It happens every year.
When the temperature in Florida drops into the 30s, the iguanas freeze. Unable to regulate their body temperature, they drop out of trees, landing on sidewalks and in yards like solid rubber toy animals.
The freeze doesn’t kill them though. It just stuns them for a while, then they eventually warm up, reanimate, and go about their daily iguana business.
Getting stunned like this can’t be avoided for the iguanas. Amazon is not yet selling iguana jackets, and online delivery to lizards is notoriously complicated. (Note to self: Business opportunity?)
But unlike iguanas, businesses can reduce their chances at getting stunned — at least when it comes to avoiding lawsuits from staffing agency workers.
When staffing agency workers file wage and hour lawsuits, they often sue both the staffing agency and the business where they worked. The workers allege that both are joint employers, often bringing class claims or a collective action.
Businesses that carefully draft their staffing agency agreements will have some natural defenses against these claims. I’ve written about that here. I call this strategy The Monster with Three Eyes.
But there’s a fourth strategy too. Force individual staffing agency workers to arbitrate these claims instead of pursuing them in court, and include class action waivers with the agreement to arbitrate.

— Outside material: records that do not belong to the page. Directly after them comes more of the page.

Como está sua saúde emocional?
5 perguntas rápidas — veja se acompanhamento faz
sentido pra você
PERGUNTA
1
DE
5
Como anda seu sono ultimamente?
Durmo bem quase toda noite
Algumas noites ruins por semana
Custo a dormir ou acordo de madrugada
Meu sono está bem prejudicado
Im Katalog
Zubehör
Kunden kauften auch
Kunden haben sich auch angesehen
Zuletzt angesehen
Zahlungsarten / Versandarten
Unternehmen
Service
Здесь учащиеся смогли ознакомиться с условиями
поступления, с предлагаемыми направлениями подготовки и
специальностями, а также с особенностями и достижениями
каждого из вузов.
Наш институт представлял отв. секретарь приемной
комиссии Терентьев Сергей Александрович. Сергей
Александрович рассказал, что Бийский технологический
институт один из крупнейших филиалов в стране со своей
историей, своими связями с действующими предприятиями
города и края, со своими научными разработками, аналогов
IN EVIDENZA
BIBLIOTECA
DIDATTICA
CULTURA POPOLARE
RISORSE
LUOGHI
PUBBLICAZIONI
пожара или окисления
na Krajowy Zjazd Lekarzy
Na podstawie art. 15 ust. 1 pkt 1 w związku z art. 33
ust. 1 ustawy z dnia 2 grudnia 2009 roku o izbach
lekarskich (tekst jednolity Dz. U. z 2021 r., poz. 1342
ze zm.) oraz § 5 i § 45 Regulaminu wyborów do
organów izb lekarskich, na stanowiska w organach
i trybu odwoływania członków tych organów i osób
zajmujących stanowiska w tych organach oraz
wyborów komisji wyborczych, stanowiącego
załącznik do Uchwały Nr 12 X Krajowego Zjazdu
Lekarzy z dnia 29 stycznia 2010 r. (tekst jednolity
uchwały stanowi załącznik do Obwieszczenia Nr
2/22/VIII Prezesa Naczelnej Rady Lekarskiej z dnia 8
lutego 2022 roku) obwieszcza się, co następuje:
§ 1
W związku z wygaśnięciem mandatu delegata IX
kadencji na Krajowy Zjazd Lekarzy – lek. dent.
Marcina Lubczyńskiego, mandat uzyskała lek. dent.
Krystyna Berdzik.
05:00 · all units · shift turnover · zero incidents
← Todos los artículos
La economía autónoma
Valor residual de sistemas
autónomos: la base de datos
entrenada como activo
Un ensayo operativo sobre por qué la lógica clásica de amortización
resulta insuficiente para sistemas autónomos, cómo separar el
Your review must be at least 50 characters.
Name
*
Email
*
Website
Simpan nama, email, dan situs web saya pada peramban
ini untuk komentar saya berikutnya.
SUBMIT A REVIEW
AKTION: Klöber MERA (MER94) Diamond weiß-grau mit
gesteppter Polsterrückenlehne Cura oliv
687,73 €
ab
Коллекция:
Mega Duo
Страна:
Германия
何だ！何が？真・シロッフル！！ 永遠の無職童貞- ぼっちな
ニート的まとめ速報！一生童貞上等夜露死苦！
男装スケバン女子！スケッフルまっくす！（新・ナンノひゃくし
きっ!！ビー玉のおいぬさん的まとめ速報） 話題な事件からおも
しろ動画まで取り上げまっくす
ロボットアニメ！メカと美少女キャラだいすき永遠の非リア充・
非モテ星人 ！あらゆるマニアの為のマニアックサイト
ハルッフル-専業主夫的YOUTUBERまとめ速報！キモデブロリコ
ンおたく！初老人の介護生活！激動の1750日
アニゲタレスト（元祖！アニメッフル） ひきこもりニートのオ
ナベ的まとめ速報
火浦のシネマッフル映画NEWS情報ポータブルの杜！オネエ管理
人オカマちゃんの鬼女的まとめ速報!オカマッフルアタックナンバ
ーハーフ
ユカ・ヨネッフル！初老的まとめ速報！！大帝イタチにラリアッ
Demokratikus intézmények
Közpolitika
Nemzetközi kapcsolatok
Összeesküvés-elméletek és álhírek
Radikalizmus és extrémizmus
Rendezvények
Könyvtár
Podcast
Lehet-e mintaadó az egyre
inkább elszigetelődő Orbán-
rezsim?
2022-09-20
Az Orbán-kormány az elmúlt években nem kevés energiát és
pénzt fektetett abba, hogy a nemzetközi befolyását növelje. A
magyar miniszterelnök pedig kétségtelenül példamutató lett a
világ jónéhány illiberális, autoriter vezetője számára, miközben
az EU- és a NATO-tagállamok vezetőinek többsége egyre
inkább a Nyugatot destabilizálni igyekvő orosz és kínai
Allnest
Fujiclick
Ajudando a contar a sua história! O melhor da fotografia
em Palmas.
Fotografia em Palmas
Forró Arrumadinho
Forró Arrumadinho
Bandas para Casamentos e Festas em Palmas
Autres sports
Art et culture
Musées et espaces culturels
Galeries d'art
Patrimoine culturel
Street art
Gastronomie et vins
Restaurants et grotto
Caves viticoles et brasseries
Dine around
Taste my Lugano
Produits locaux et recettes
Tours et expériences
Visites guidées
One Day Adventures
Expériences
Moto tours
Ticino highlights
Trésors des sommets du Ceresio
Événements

There are two ways to introduce arbitration agreements with class waivers in your staffing agency agreements.
First, you can mandate that staffing agencies sign arbitration agreements with their own employees. Some courts have found that arbitration agreements between a staffing agency and its employee protect the third party business too, even if the third party hasn’t signed the agreement.
But that approach carries risk. The agency’s arbitration agreement might be poorly written, or it might include terms that make it unenforceable. Your protection is only as good as whatever form agreement the agency presents to their workers.
There’s a second approach I like better. It goes like this:
- Draft your own individual arbitration agreement (with class waiver) for staffing agency workers to sign, requiring them to arbitrate any claims against you. Make it mutual, of course.
- Append it to the staffing agency agreement as an exhibit.
- Include a clause in the staffing agency agreement requiring the agency not to assign anyone to your business unless they’ve first signed this agreement.
The agreement will be short. No more than two pages. It can also include an agreement by the agency worker to protect your confidential information and assign inventions.
If the document is properly characterized as an offer by your business, accepted by the worker, you have offer plus acceptance equals contract — even if your business doesn’t sign it. There is specific language you can include that can make that work.
So if you use staffing agency workers, don’t assume you won’t get sued as a joint employer. You particularly want to avoid class and collective actions, and this type of arbitration agreement will do the trick.
Plan for bad weather in advance. Include this layer of protection with your staffing agency agreements. Consider it your own little iguana jacket.